WORK ORDER
Check each line of the material below for "corners" and copy those where it appears.

EXERCISE DATA
[Start of section]

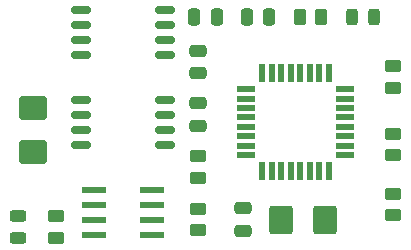
<source format=gtp>
%TF.GenerationSoftware,KiCad,Pcbnew,9.0.5*%
%TF.CreationDate,2025-11-09T03:03:20+02:00*%
%TF.ProjectId,Project 4 MCU Datalogger,50726f6a-6563-4742-9034-204d43552044,1*%
%TF.SameCoordinates,Original*%
%TF.FileFunction,Paste,Top*%
%TF.FilePolarity,Positive*%
%FSLAX46Y46*%
G04 Gerber Fmt 4.6, Leading zero omitted, Abs format (unit mm)*
G04 Created by KiCad (PCBNEW 9.0.5) date 2025-11-09 03:03:20*
%MOMM*%
%LPD*%
G01*
G04 APERTURE LIST*
G04 Aperture macros list*
%AMRoundRect*
0 Rectangle with rounded corners*
0 $1 Rounding radius*
0 $2 $3 $4 $5 $6 $7 $8 $9 X,Y pos of 4 corners*
0 Add a 4 corners polygon primitive as box body*
4,1,4,$2,$3,$4,$5,$6,$7,$8,$9,$2,$3,0*
0 Add four circle primitives for the rounded corners*
1,1,$1+$1,$2,$3*
1,1,$1+$1,$4,$5*
1,1,$1+$1,$6,$7*
1,1,$1+$1,$8,$9*
0 Add four rect primitives between the rounded corners*
20,1,$1+$1,$2,$3,$4,$5,0*
20,1,$1+$1,$4,$5,$6,$7,0*
20,1,$1+$1,$6,$7,$8,$9,0*
20,1,$1+$1,$8,$9,$2,$3,0*%
G04 Aperture macros list end*
%ADD10RoundRect,0.250000X0.250000X0.475000X-0.250000X0.475000X-0.250000X-0.475000X0.250000X-0.475000X0*%
%ADD11RoundRect,0.250000X-0.250000X-0.475000X0.250000X-0.475000X0.250000X0.475000X-0.250000X0.475000X0*%
%ADD12RoundRect,0.250000X-0.262500X-0.450000X0.262500X-0.450000X0.262500X0.450000X-0.262500X0.450000X0*%
%ADD13RoundRect,0.243750X-0.456250X0.243750X-0.456250X-0.243750X0.456250X-0.243750X0.456250X0.243750X0*%
%ADD14RoundRect,0.250000X-0.450000X0.262500X-0.450000X-0.262500X0.450000X-0.262500X0.450000X0.262500X0*%
%ADD15RoundRect,0.250000X0.450000X-0.262500X0.450000X0.262500X-0.450000X0.262500X-0.450000X-0.262500X0*%
%ADD16RoundRect,0.073750X-0.911250X-0.221250X0.911250X-0.221250X0.911250X0.221250X-0.911250X0.221250X0*%
%ADD17RoundRect,0.250000X-0.475000X0.250000X-0.475000X-0.250000X0.475000X-0.250000X0.475000X0.250000X0*%
%ADD18RoundRect,0.250000X0.950000X-0.750000X0.950000X0.750000X-0.950000X0.750000X-0.950000X-0.750000X0*%
%ADD19RoundRect,0.243750X-0.243750X-0.456250X0.243750X-0.456250X0.243750X0.456250X-0.243750X0.456250X0*%
%ADD20RoundRect,0.250000X0.475000X-0.250000X0.475000X0.250000X-0.475000X0.250000X-0.475000X-0.250000X0*%
%ADD21RoundRect,0.162500X-0.650000X-0.162500X0.650000X-0.162500X0.650000X0.162500X-0.650000X0.162500X0*%
%ADD22RoundRect,0.250000X0.750000X0.950000X-0.750000X0.950000X-0.750000X-0.950000X0.750000X-0.950000X0*%
%ADD23RoundRect,0.068750X-0.666250X-0.206250X0.666250X-0.206250X0.666250X0.206250X-0.666250X0.206250X0*%
%ADD24RoundRect,0.068750X-0.206250X-0.666250X0.206250X-0.666250X0.206250X0.666250X-0.206250X0.666250X0*%
G04 APERTURE END LIST*
D10*
%TO.C,C3*%
X120335000Y-80010000D03*
X122235000Y-80010000D03*
%TD*%
D11*
%TO.C,C4*%
X124780000Y-80010000D03*
X126680000Y-80010000D03*
%TD*%
D12*
%TO.C,R4*%
X129262500Y-80010000D03*
X131087500Y-80010000D03*
%TD*%
D13*
%TO.C,D2*%
X105410000Y-96852500D03*
X105410000Y-98727500D03*
%TD*%
D14*
%TO.C,R6*%
X120650000Y-96242500D03*
X120650000Y-98067500D03*
%TD*%
D15*
%TO.C,R7*%
X137160000Y-96797500D03*
X137160000Y-94972500D03*
%TD*%
D14*
%TO.C,R1*%
X108585000Y-96877500D03*
X108585000Y-98702500D03*
%TD*%
D16*
%TO.C,U3*%
X111825000Y-94615000D03*
X111825000Y-95885000D03*
X111825000Y-97155000D03*
X111825000Y-98425000D03*
X116775000Y-98425000D03*
X116775000Y-97155000D03*
X116775000Y-95885000D03*
X116775000Y-94615000D03*
%TD*%
D17*
%TO.C,C1*%
X120650000Y-82870000D03*
X120650000Y-84770000D03*
%TD*%
D18*
%TO.C,Y1*%
X106680000Y-91385000D03*
X106680000Y-87685000D03*
%TD*%
D19*
%TO.C,D1*%
X133682500Y-80010000D03*
X135557500Y-80010000D03*
%TD*%
D20*
%TO.C,C5*%
X120650000Y-89215000D03*
X120650000Y-87315000D03*
%TD*%
D21*
%TO.C,U2*%
X110712500Y-79375000D03*
X110712500Y-80645000D03*
X110712500Y-81915000D03*
X110712500Y-83185000D03*
X117887500Y-83185000D03*
X117887500Y-81915000D03*
X117887500Y-80645000D03*
X117887500Y-79375000D03*
%TD*%
D15*
%TO.C,R3*%
X137160000Y-86002500D03*
X137160000Y-84177500D03*
%TD*%
%TO.C,R5*%
X120650000Y-93622500D03*
X120650000Y-91797500D03*
%TD*%
D22*
%TO.C,Y2*%
X131390000Y-97155000D03*
X127690000Y-97155000D03*
%TD*%
D15*
%TO.C,R2*%
X137160000Y-91717500D03*
X137160000Y-89892500D03*
%TD*%
D20*
%TO.C,C2*%
X124460000Y-98105000D03*
X124460000Y-96205000D03*
%TD*%
D21*
%TO.C,U1*%
X110712500Y-86995000D03*
X110712500Y-88265000D03*
X110712500Y-89535000D03*
X110712500Y-90805000D03*
X117887500Y-90805000D03*
X117887500Y-89535000D03*
X117887500Y-88265000D03*
X117887500Y-86995000D03*
%TD*%
D23*
%TO.C,U4*%
X124735000Y-86100000D03*
X124735000Y-86900000D03*
X124735000Y-87700000D03*
X124735000Y-88500000D03*
X124735000Y-89300000D03*
X124735000Y-90100000D03*
X124735000Y-90900000D03*
X124735000Y-91700000D03*
D24*
X126105000Y-93070000D03*
X126905000Y-93070000D03*
X127705000Y-93070000D03*
X128505000Y-93070000D03*
X129305000Y-93070000D03*
X130105000Y-93070000D03*
X130905000Y-93070000D03*
X131705000Y-93070000D03*
D23*
X133075000Y-91700000D03*
X133075000Y-90900000D03*
X133075000Y-90100000D03*
X133075000Y-89300000D03*
X133075000Y-88500000D03*
X133075000Y-87700000D03*
X133075000Y-86900000D03*
X133075000Y-86100000D03*
D24*
X131705000Y-84730000D03*
X130905000Y-84730000D03*
X130105000Y-84730000D03*
X129305000Y-84730000D03*
X128505000Y-84730000D03*
X127705000Y-84730000D03*
X126905000Y-84730000D03*
X126105000Y-84730000D03*
%TD*%
M02*

</source>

[End of section]

SOLUTION
0 Rectangle with rounded corners*
0 $2 $3 $4 $5 $6 $7 $8 $9 X,Y pos of 4 corners*
0 Add a 4 corners polygon primitive as box body*
0 Add four circle primitives for the rounded corners*
0 Add four rect primitives between the rounded corners*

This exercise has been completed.